- INSTRUCTION:
Write out word for word the lines below, starting with the line that contains "Bucketed histogram for the time needed by" and going on through the line that contains "### Høyre – Fremskrittspartiet", both included, and nothing else.

*** Opening DATASET EXCERPTS ***

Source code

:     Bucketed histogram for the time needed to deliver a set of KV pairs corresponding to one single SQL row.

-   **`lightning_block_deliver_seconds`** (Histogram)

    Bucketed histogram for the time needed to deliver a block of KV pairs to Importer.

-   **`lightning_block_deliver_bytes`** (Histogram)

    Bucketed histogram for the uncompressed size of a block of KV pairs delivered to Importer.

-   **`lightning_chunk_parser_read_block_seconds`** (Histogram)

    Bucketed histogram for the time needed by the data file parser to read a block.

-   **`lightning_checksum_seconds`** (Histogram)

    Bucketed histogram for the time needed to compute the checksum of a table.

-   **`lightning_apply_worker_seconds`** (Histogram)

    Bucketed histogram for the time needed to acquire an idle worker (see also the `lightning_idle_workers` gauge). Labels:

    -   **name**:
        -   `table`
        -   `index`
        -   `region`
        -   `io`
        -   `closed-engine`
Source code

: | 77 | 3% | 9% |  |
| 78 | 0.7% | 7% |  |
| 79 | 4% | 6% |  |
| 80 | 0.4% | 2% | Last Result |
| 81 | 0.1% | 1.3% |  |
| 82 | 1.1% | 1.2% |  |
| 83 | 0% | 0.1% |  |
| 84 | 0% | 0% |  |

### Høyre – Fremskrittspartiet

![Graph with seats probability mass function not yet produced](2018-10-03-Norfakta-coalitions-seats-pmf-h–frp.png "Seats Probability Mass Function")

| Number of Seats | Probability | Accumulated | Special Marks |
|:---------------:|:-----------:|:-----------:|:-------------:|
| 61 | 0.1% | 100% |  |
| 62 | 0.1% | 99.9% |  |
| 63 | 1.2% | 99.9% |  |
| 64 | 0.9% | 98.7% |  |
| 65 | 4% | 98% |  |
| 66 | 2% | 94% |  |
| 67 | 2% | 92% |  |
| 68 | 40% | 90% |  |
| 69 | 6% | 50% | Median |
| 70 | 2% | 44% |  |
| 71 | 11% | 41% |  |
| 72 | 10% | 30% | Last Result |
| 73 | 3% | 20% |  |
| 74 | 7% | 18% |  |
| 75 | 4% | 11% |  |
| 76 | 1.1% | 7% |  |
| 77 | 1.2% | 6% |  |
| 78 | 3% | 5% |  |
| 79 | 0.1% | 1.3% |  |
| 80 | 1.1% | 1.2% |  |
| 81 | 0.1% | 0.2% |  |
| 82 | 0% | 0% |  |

*** Closing DATASET EXCERPTS ***

- WRITTEN REPLY:
    Bucketed histogram for the time needed by the data file parser to read a block.

-   **`lightning_checksum_seconds`** (Histogram)

    Bucketed histogram for the time needed to compute the checksum of a table.

-   **`lightning_apply_worker_seconds`** (Histogram)

    Bucketed histogram for the time needed to acquire an idle worker (see also the `lightning_idle_workers` gauge). Labels:

    -   **name**:
        -   `table`
        -   `index`
        -   `region`
        -   `io`
        -   `closed-engine`
Source code

: | 77 | 3% | 9% |  |
| 78 | 0.7% | 7% |  |
| 79 | 4% | 6% |  |
| 80 | 0.4% | 2% | Last Result |
| 81 | 0.1% | 1.3% |  |
| 82 | 1.1% | 1.2% |  |
| 83 | 0% | 0.1% |  |
| 84 | 0% | 0% |  |

### Høyre – Fremskrittspartiet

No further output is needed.